You could use a private feed to a package manager that supports arbitrary ZIP packages. You can (ab)use most package managers this way (npm, NuGet, Maven, etc). Azure DevOps Artifacts also has a very simple, dumb "Universal Package" manager that just attaches a version number to a ZIP file and really doesn't care what is inside it.

Then you just use the usual sorts of package management tools (including locks) to keep everything versioned together.

alcolade · on Oct 27, 2020

Thank you for your suggestions

actionowl · on Oct 27, 2020

> Can you suggest where those artifacts should be stored?

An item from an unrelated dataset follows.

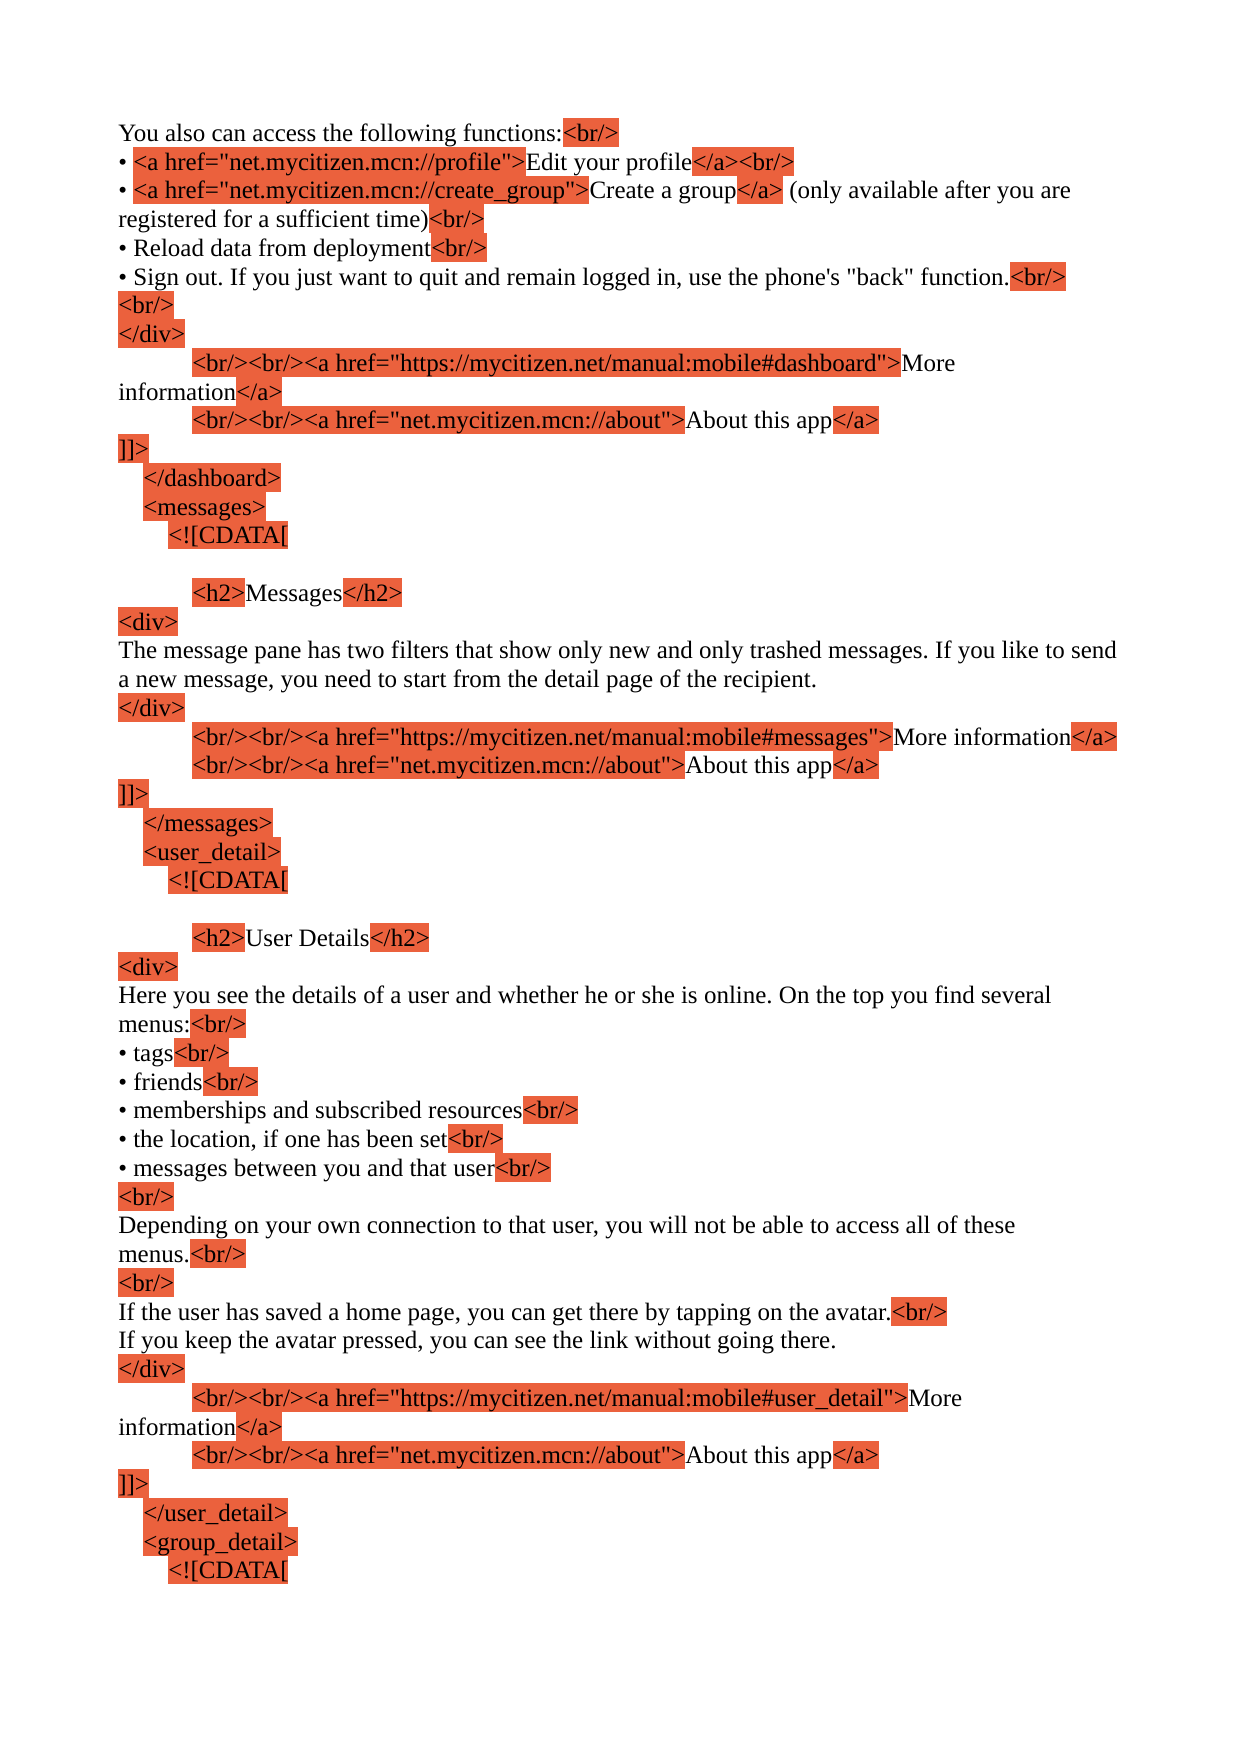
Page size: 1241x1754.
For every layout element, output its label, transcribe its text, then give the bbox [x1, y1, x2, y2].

It depends on where you get them. If you're using a compiled object that you get from a 3rd party and you don't have the source or don't build them then I'm not sure what to tell you. You're at the mercy of your vendor anyway so my other arguments against it won't make a difference.

alcolade · on Oct 27, 2020

I see, yes I usually resort to this when I can't build it myself.

rmedaer · on Oct 27, 2020

IMO it might be a good idea to store binary assets in Git from a "history management" point of view.

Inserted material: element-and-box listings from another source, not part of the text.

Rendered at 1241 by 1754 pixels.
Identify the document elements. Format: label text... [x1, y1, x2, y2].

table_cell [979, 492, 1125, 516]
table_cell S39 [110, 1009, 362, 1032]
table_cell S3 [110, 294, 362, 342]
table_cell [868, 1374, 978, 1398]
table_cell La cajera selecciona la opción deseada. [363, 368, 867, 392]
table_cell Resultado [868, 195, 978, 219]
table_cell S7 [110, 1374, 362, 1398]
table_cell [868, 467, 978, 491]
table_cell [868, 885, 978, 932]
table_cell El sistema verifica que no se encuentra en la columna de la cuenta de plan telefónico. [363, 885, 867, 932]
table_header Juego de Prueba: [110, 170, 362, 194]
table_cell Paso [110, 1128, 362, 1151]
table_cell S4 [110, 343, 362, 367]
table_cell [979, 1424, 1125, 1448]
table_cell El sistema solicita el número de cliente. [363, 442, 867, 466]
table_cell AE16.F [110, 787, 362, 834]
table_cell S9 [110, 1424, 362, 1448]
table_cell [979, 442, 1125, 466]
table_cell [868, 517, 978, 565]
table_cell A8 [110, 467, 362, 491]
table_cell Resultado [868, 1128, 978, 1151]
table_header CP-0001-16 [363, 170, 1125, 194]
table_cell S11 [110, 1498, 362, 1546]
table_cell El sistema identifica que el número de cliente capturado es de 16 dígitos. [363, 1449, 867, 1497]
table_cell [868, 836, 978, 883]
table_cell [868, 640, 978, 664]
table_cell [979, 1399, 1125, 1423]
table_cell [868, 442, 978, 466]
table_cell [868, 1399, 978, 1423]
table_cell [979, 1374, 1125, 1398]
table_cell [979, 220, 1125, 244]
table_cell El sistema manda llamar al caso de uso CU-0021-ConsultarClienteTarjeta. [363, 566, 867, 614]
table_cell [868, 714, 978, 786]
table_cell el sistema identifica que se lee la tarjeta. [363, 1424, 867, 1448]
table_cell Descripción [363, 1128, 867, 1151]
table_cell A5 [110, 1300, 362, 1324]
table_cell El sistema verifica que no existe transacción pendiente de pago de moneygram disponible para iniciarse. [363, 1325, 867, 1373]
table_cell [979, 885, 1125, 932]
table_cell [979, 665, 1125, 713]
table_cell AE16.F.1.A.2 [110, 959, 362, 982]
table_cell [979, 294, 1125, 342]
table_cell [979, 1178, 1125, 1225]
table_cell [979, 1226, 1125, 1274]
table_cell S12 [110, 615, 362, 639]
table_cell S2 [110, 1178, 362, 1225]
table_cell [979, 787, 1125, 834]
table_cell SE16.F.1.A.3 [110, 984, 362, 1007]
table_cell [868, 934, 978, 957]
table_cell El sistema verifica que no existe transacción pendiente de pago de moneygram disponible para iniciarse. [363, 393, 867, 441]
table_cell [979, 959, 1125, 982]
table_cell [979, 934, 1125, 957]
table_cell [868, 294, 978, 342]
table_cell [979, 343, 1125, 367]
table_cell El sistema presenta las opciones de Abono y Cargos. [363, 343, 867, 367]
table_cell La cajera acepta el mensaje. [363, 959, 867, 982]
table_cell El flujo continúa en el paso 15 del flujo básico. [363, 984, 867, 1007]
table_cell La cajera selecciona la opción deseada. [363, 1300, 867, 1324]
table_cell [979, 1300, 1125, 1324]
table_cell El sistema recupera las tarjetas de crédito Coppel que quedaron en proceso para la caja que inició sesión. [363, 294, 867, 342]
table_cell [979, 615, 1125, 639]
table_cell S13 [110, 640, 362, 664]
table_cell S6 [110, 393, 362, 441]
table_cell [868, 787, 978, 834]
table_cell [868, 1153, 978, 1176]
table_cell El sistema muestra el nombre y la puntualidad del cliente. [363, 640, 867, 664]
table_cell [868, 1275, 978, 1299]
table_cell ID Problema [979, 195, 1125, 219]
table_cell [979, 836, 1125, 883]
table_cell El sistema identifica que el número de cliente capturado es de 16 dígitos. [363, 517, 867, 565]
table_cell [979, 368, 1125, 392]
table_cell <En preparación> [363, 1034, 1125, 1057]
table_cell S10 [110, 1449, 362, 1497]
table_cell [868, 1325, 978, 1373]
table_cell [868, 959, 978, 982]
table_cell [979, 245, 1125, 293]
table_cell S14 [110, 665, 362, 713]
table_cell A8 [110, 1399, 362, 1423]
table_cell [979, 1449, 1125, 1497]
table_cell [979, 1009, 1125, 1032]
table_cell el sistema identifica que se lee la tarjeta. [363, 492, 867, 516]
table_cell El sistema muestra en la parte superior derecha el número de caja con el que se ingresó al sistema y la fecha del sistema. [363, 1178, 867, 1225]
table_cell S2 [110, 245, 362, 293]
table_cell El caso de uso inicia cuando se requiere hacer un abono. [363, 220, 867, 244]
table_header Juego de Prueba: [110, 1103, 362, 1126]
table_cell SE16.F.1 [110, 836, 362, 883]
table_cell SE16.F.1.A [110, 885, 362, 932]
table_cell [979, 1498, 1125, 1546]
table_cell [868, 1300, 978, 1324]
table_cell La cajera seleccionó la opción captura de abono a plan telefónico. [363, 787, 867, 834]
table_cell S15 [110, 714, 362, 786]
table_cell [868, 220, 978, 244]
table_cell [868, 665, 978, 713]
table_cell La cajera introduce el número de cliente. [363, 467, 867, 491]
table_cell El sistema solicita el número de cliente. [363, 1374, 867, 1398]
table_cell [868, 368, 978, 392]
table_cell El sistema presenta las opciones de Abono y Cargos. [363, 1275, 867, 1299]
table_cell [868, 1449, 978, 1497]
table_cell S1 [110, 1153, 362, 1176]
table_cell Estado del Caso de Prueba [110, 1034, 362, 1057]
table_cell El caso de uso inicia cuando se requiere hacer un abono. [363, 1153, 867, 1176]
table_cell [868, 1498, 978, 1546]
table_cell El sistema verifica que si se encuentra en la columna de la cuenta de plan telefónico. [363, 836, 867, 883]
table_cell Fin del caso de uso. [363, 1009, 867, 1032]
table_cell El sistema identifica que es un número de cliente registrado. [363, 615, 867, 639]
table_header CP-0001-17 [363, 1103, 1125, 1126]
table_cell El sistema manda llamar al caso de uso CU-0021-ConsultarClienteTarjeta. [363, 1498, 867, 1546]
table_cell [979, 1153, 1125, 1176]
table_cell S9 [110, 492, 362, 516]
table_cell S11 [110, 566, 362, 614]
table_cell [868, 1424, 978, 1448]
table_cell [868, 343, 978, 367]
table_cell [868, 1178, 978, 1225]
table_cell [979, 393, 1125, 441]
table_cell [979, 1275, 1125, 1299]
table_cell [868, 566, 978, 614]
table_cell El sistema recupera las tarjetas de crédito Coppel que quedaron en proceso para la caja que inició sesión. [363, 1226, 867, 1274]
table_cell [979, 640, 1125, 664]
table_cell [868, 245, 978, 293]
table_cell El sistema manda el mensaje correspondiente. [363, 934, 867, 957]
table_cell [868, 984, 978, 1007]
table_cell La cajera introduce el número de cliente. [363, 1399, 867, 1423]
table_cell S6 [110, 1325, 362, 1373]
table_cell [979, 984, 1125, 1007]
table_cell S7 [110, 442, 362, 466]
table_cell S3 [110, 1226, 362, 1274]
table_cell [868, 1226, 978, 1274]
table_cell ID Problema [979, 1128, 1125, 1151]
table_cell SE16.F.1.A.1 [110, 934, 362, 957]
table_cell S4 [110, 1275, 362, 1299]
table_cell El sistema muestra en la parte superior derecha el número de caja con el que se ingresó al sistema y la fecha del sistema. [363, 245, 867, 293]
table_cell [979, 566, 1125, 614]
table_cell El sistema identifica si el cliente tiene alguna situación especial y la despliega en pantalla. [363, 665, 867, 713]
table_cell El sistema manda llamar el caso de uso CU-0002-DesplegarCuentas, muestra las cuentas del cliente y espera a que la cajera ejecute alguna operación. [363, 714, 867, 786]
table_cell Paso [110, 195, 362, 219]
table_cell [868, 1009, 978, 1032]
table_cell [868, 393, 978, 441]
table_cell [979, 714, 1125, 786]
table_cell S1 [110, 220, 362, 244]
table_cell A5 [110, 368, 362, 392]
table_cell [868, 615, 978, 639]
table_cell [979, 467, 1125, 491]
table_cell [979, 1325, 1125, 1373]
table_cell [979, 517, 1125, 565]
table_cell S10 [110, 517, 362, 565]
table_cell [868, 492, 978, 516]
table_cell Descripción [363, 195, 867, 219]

However it's a mess when you have to deal with a lot of huge files. Not especially because of bad-habit but because it's hard to manage on day-to-day and you will face a lot of issues.

One of the issues I got recently is the time required to switch between branches (if LFS-tracked files are changing). It is due to the "checkout" and how git-lfs works (see the Github issue). Actually it copies the file... This operation takes time... Instead it could use hard-link or symbolic-link.

actionowl · on Oct 27, 2020

> IMO it might be a good idea to store binary assets in Git from a "history management" point of view.

You can't diff them, just see that they changed. If you have versions in the filename of the object that helps but isn't great from an auditing perspective. People change filenames, and if someone alters or tampers with the file it's hard to tell. You might argue that this is also possible if you fetch the file somewhere or install a package and link against it, but you have a better audit trail, packages can (should) also be signed.

detaro · on Oct 27, 2020

Pulling resources in from other places still has to solve the same problems as git-lfs. What specifically makes resources stored elsewhere less of a bad-habit enabler?

actionowl · on Oct 27, 2020

Git-lfs isn't built into git, it's a separate thing you need to go find and download, or pull in from your package manager. It's a hack on top of git.

detaro · on Oct 27, 2020

Sure. How does that relate to my comment?

Either you need (large, not suitable for inclusion or submodules) resources from outside the repo or you don't. If you don't, don't do it. If you do, git-lfs is to me a valid choice and the specific best choice depends on workflow details, and to me it doesn't have any obvious potential to be misused more.